II. Compétence du bureau de jugement et conséquences pratiques
A. Relevé des créances et exclusion de la provision en référé
La cour qualifie la prime d’intéressement comme une créance née de l’exécution du contrat, exigible au titre de l’exercice 2022 et antérieure au jugement d’ouverture. À ce titre, « [e]lle est donc soumise à la procédure définie aux articles L. 625-1 et L. 625-5 du code de commerce, qui prévoient la compétence exclusive du conseil de prud’hommes en sa formation de jugement pour les contestations sur les créances nées du contrat de travail, excluant ainsi la compétence du juge des référés ».
Cette règle de compétence exclusive vise la centralisation des créances sur le relevé établi par le mandataire. Elle conditionne aussi, en pratique, la mise en œuvre d’éventuelles avances par l’institution de garantie, sur présentation d’un relevé et dans les limites légales. Le référé ne peut, dans ce cadre, substituer une provision à la procédure ordonnée par la loi.
B. Portée de la solution pour la protection salariale et la sécurité des procédures
La solution s’achève par la formule de principe suivante : « Il résulte de ces développements qu’il convient de dire n’y avoir lieu à référé, de déclarer les demandes irrecevables, de renvoyer les parties à se pourvoir au fond et d’infirmer l’ordonnance de référé entreprise ». L’arrêt s’inscrit dans une ligne constante, rappelée par les références jurisprudentielles citées, qui réserve au bureau de jugement le contentieux des créances à inscrire au relevé.

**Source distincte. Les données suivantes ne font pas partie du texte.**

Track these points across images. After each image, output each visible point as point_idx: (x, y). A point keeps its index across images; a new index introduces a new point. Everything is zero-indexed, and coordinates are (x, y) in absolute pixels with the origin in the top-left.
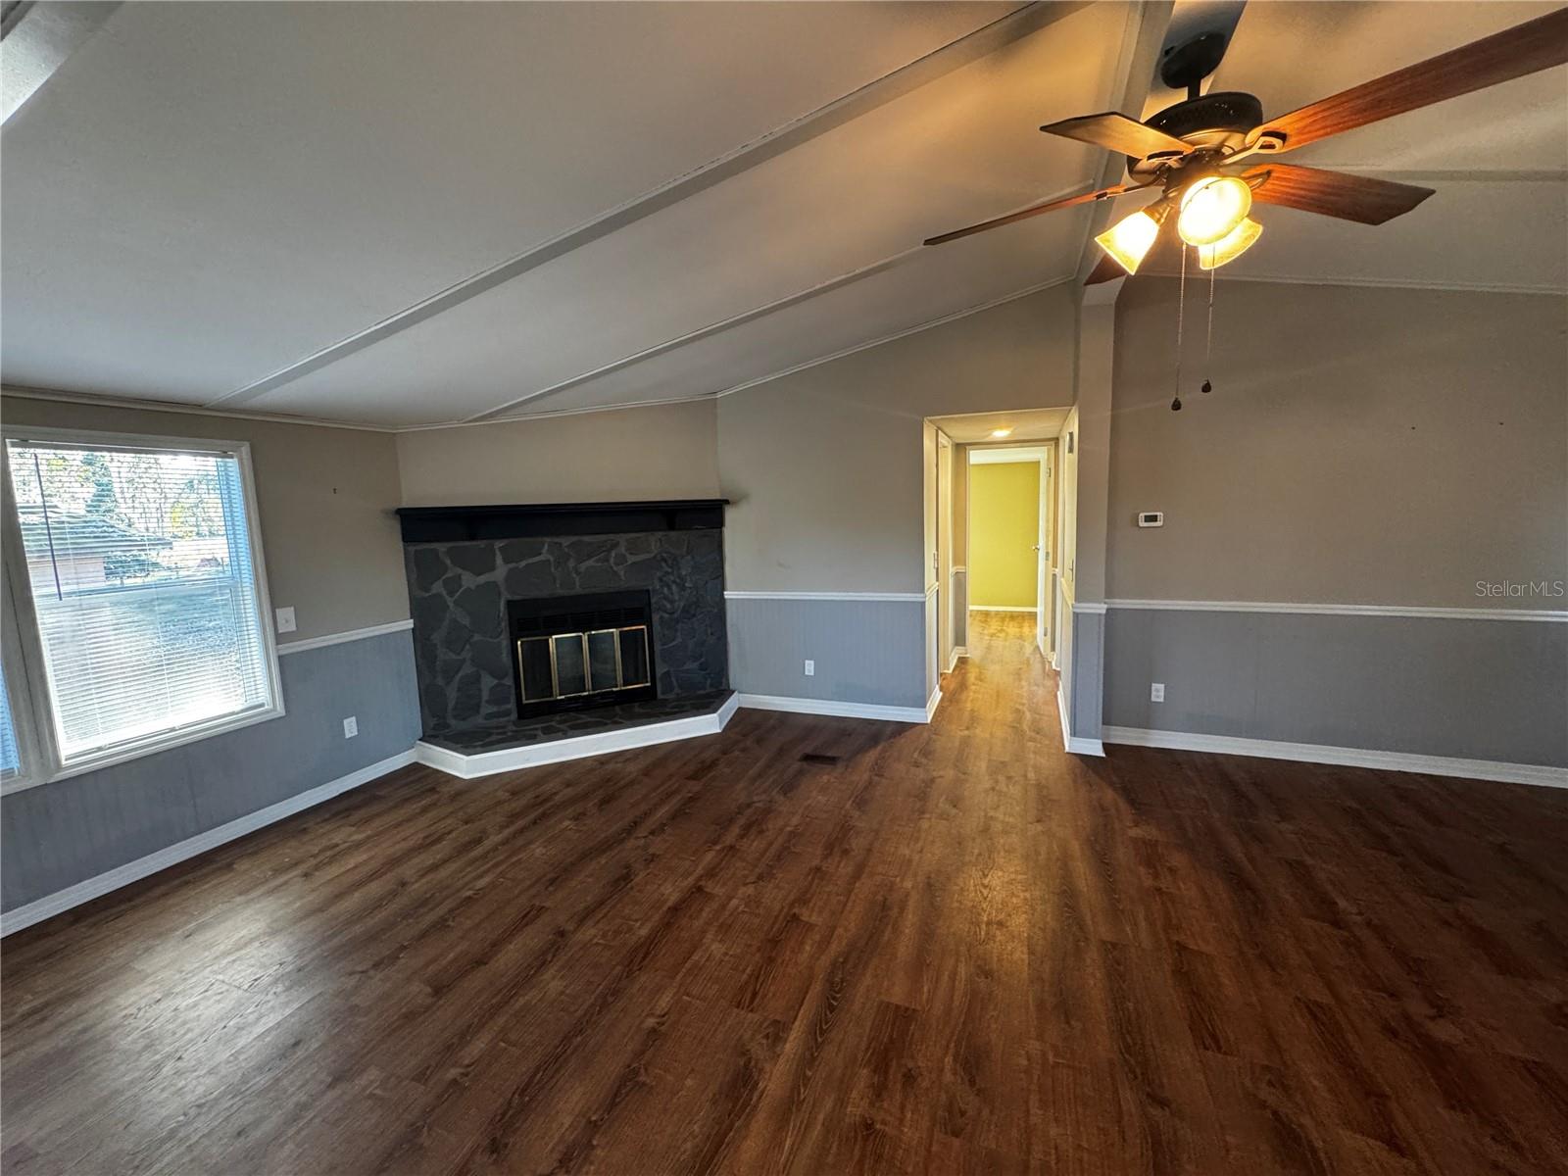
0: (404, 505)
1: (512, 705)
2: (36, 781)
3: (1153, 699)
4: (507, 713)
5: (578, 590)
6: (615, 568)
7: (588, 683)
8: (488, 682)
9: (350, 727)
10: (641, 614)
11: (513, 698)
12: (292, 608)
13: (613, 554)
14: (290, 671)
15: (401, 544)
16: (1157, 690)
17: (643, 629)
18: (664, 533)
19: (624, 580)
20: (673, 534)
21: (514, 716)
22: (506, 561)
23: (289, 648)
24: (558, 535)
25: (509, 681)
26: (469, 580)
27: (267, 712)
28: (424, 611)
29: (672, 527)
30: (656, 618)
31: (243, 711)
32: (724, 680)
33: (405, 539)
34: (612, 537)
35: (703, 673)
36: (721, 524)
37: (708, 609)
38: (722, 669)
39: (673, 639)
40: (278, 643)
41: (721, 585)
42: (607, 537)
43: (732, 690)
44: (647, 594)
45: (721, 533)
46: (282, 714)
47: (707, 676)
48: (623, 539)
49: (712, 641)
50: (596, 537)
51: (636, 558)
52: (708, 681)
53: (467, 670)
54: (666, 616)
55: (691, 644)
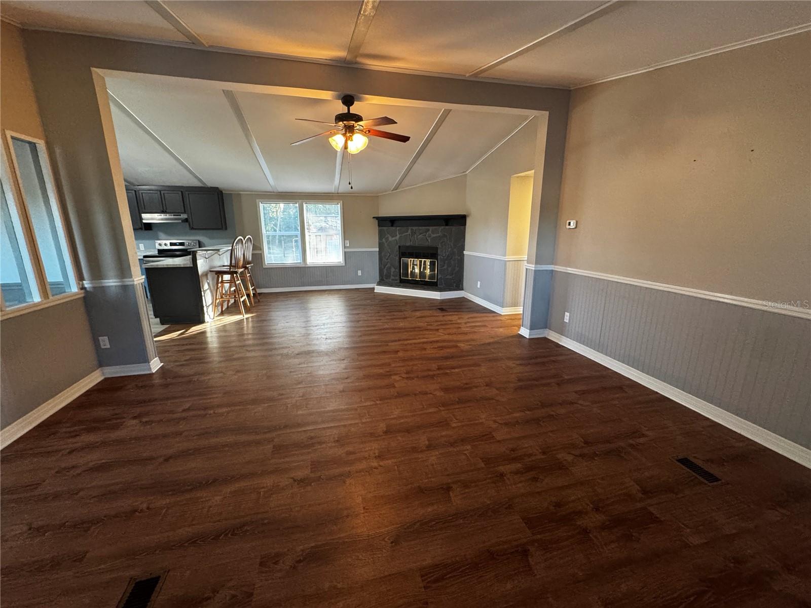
0: (381, 215)
1: (398, 278)
2: (304, 266)
3: (565, 320)
4: (396, 280)
5: (417, 245)
6: (428, 238)
7: (418, 277)
8: (393, 270)
9: (360, 273)
10: (435, 256)
11: (398, 275)
12: (348, 241)
13: (428, 233)
14: (346, 255)
15: (377, 227)
16: (567, 316)
17: (436, 261)
18: (444, 227)
19: (429, 243)
20: (447, 227)
21: (398, 281)
22: (399, 234)
23: (347, 250)
24: (413, 226)
25: (397, 270)
26: (390, 239)
27: (341, 264)
28: (381, 246)
29: (446, 224)
30: (439, 257)
31: (337, 262)
32: (461, 285)
33: (379, 226)
34: (428, 227)
35: (452, 281)
36: (465, 224)
37: (457, 257)
38: (460, 281)
39: (444, 266)
40: (345, 248)
41: (463, 248)
42: (426, 228)
43: (463, 290)
44: (437, 249)
45: (465, 228)
46: (344, 265)
47: (454, 282)
48: (431, 228)
49: (457, 270)
50: (423, 228)
51: (434, 235)
52: (455, 284)
53: (389, 265)
54: (442, 257)
55: (450, 269)
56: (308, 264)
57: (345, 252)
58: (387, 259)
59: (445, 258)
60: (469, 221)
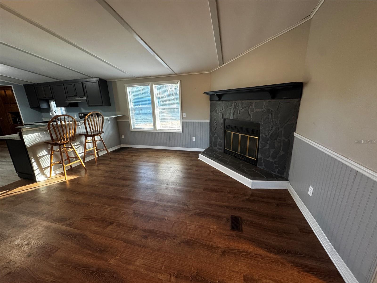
1: (223, 148)
2: (154, 131)
6: (250, 113)
7: (239, 150)
8: (219, 140)
9: (194, 139)
10: (256, 132)
11: (223, 146)
12: (185, 113)
13: (251, 108)
14: (183, 124)
17: (257, 138)
18: (270, 100)
19: (251, 118)
20: (273, 101)
22: (225, 107)
23: (184, 120)
25: (223, 141)
26: (218, 112)
27: (180, 131)
28: (211, 117)
29: (273, 97)
30: (261, 135)
31: (177, 130)
32: (285, 173)
33: (210, 100)
34: (251, 101)
35: (275, 165)
36: (300, 96)
37: (283, 138)
38: (285, 168)
39: (265, 146)
40: (182, 119)
41: (293, 128)
42: (249, 101)
43: (287, 180)
44: (259, 125)
45: (299, 102)
46: (182, 132)
47: (276, 168)
48: (254, 102)
49: (282, 154)
50: (247, 101)
51: (257, 110)
52: (277, 170)
53: (216, 135)
54: (264, 136)
55: (272, 151)
56: (157, 130)
57: (183, 122)
58: (215, 130)
59: (268, 137)
60: (306, 92)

La portée est double. D’une part, l’exigence de passer par la voie du fond garantit l’égalité de traitement des créanciers salariés et la discipline collective des paiements. D’autre part, le canal d’urgence demeure ouvert lorsque un « trouble manifestement illicite » est caractérisé, ce que la cour rappelle sans l’admettre ici. L’office des juges se trouve ainsi clarifié, la célérité cédant à la sécurité juridique lorsque l’architecture des procédures collectives l’exige.